Lastly, in terms of physiological factors that may promote overweight or obesity in formula fed children, formula milk has higher protein content (double the protein content of breast milk) that may promote excess physical growth in infants. Formula milk also has an increased ratio of omega 6/omega 3, which may stimulate adipocyte growth and may promote more inflammation in the infants body. Another factor to consider is that breast milk contains Leptin, which is a satiety factor. There is an absence of leptin in formulated milk, causing the child to consume more. Also, it is important to keep in mind that breast milk contains numerous bioactive factors that have the potential to regulate growth in humans such as live cells, steroid hormones, immunoglobulins, growth factors, etc. (To be honest - I am not sure as to how much these bioactive factors impact growth in infants, but I do know that it is a fairly new field of study, research is still being done to determine the relationship).
I hope this information is of good use to you!!! Please comment if you need clarification. Goodluck :)
Breastfed children receive a milk with a pH of 8.4..... all replacement powders make a substance with a pH of 6.4 when the added water has a pH of 9.2...
Any idea how devastating this may be....????
As long as my daughter was breastfeeding her daughter's first urine in the morning had a pH of 7.3 once she had to change to replacement "milk" that shifted the urine in the 5.8 up to 6.2 area.... meaning there is a lot more acid to be evacuated .....
Still searching what the long term effect may and will be..?????

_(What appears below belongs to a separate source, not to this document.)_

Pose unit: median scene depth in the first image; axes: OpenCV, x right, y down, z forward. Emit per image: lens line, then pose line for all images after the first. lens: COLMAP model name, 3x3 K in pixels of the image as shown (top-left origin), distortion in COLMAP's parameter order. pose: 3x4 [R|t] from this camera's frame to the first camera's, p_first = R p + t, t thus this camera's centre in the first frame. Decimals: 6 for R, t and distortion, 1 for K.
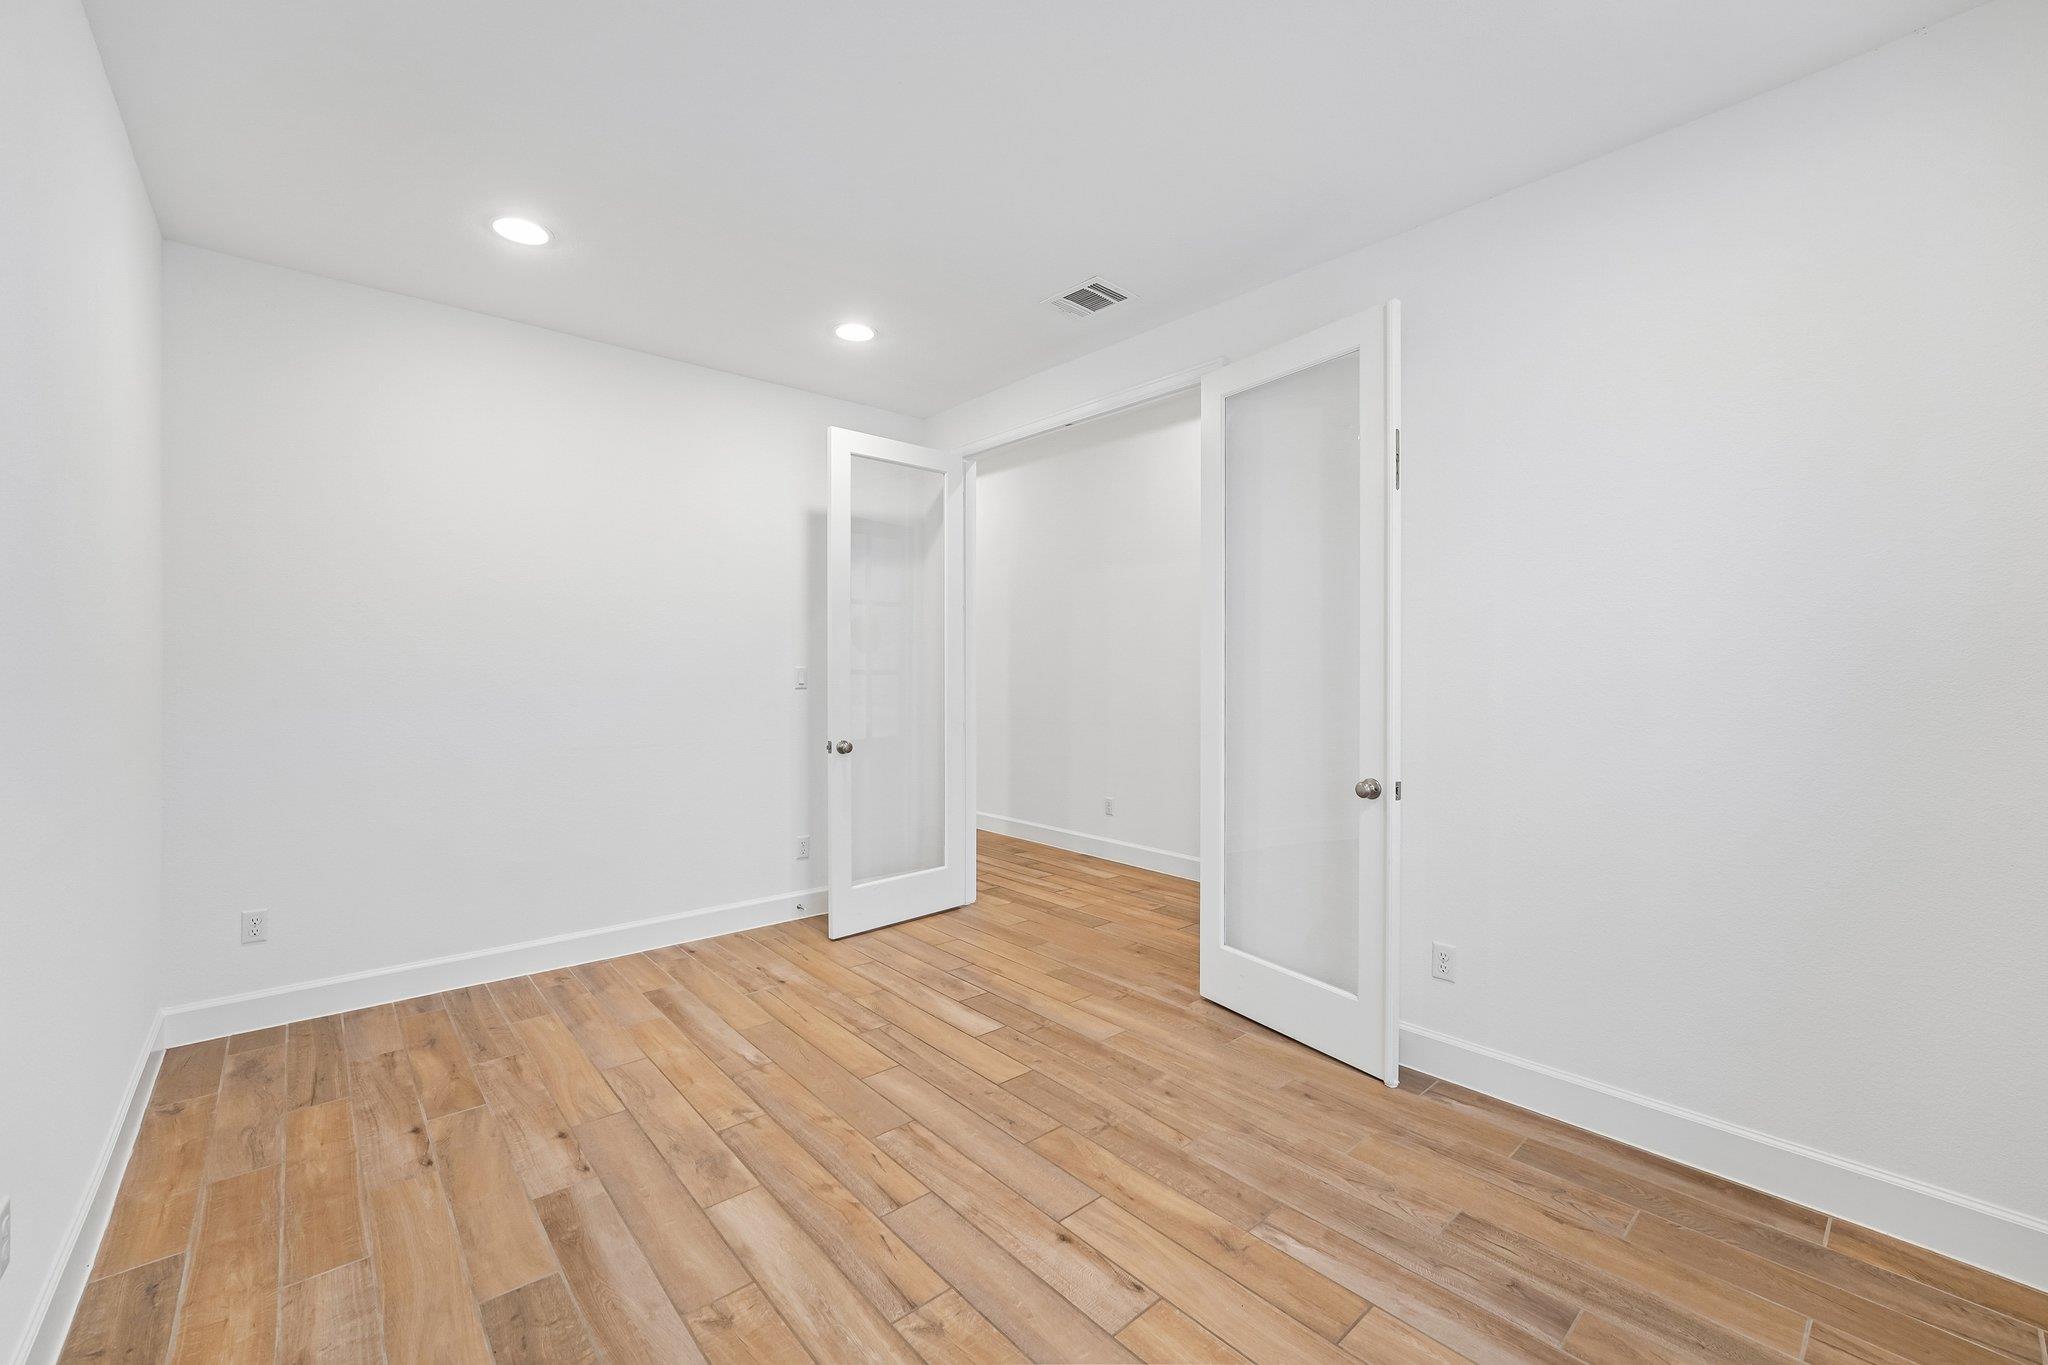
lens RADIAL K [[829.0, 0, 1018.1], [0, 829.0, 678.4], [0, 0, 1]] dist [-0.015760, 0.004652]
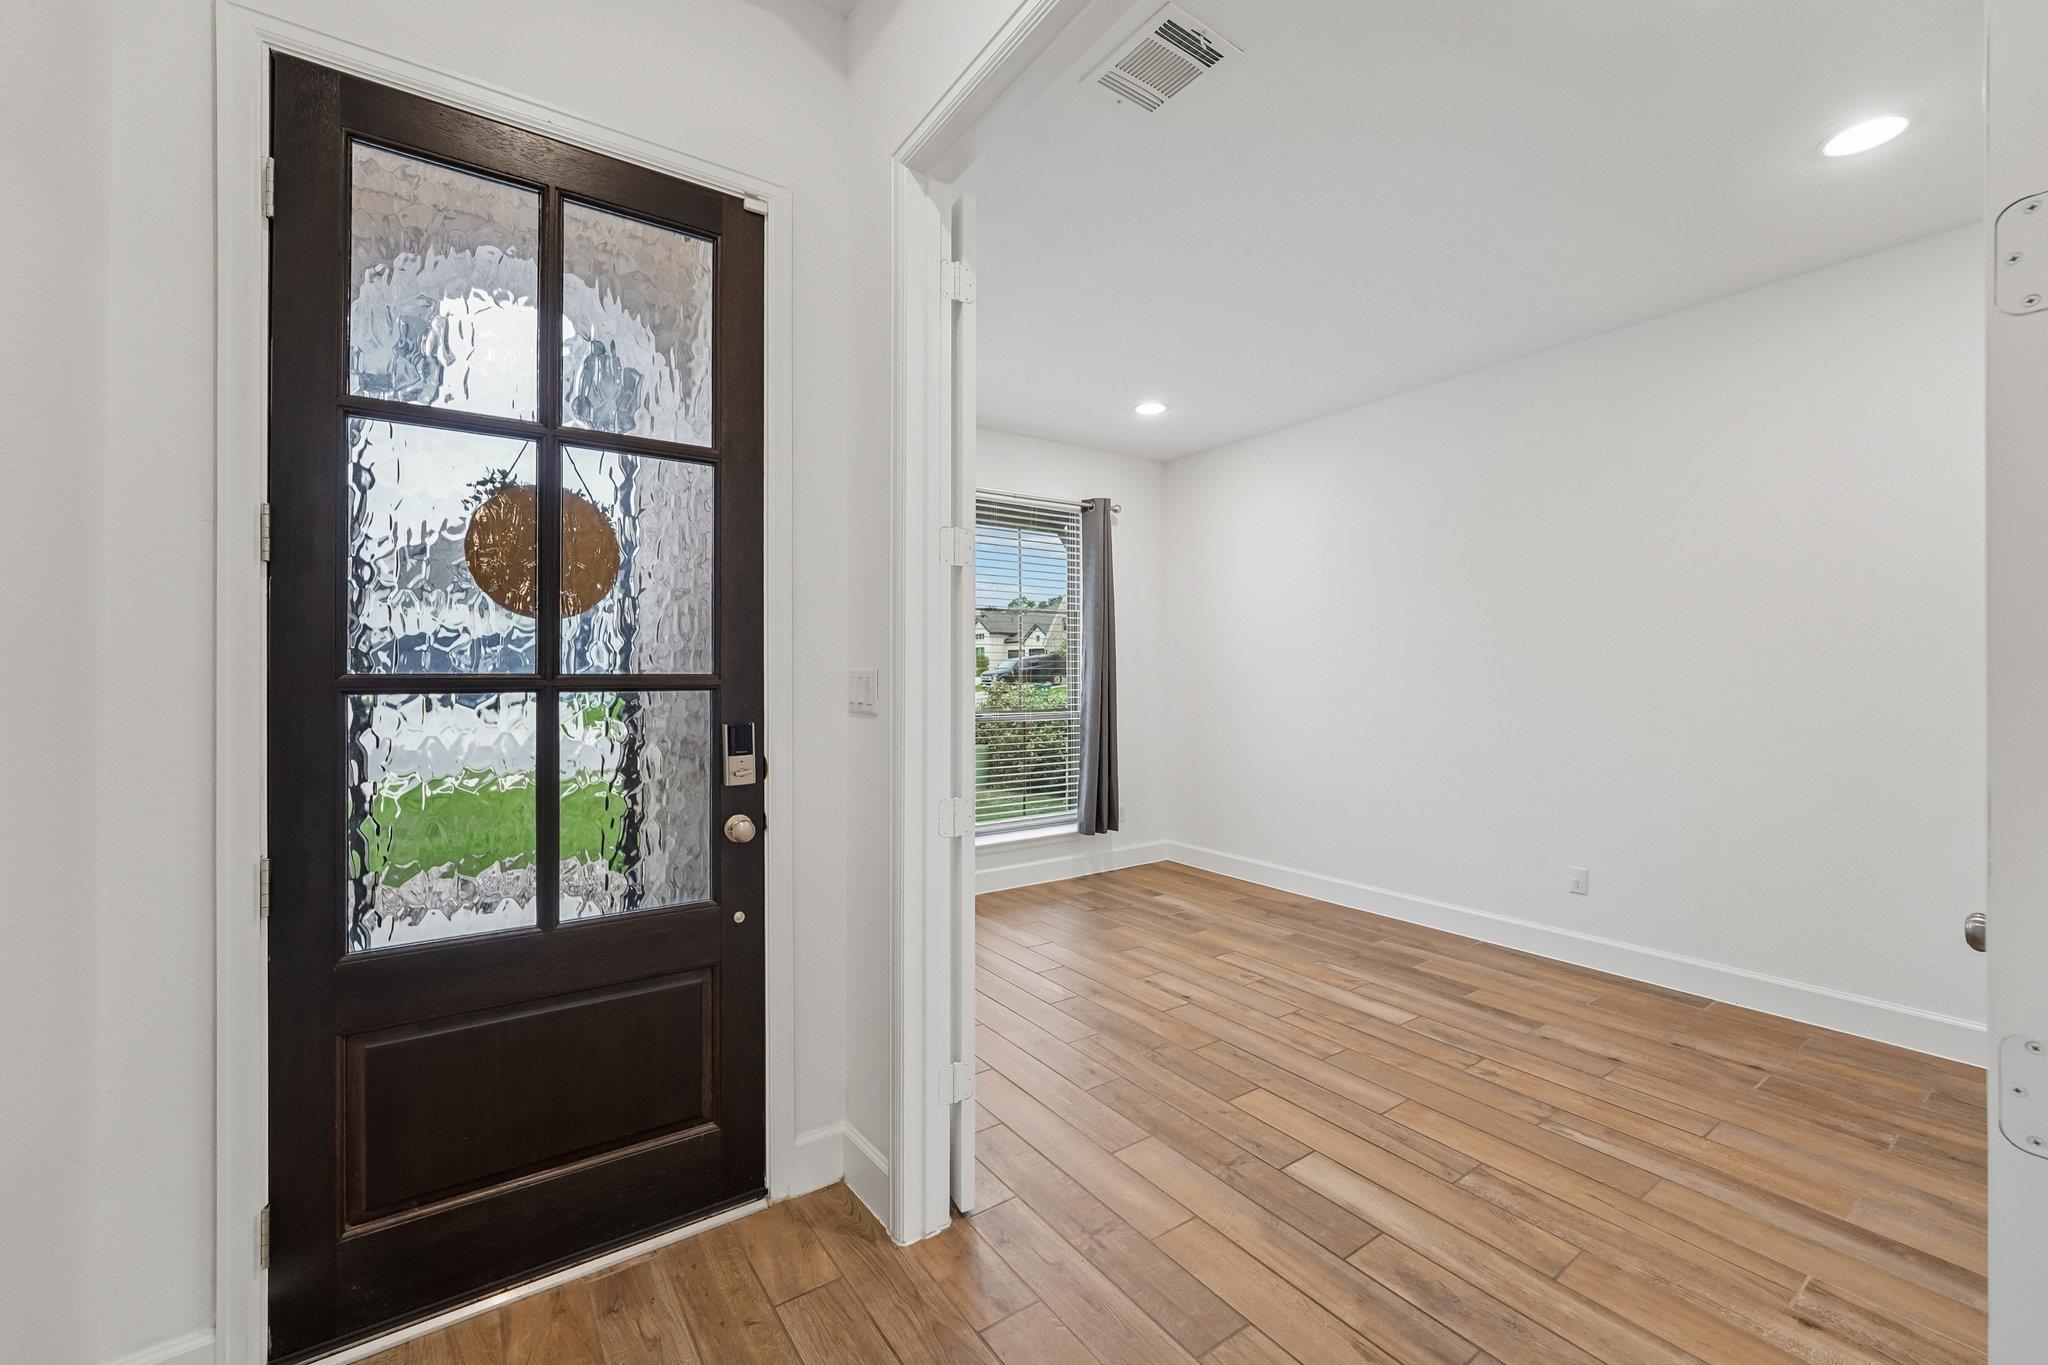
lens RADIAL K [[829.0, 0, 1018.1], [0, 829.0, 678.4], [0, 0, 1]] dist [-0.015760, 0.004652]
pose [[-0.992919, 0.001820, 0.118780, 0.149591], [0.003630, 0.999881, 0.015023, -0.018962], [-0.118739, 0.015347, -0.992807, 2.060230]]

But is important to understand why there is what appears to be a statistical increase in obese children. Regardless of many scientific arguments that could be presented, i tend to think the answeris rather simple and it talks about a very complex issue. Its lack of required levels of physicalactivity and junk food. Also, the stress of modern education system.
I will not be surprised if there are any epid stufies showing higher prevalance of obesity in children in urban settings, more so in developed countries.
You may wish to look up Dr. Julie Mennella's work on influence of breast-feeding vs formula-feeding on fat and body weight gain in infants. Kids satiate faster on breast milk and protein-hydrolysate formulas as opposed to cow milk-based formulas. As one of the factors involved.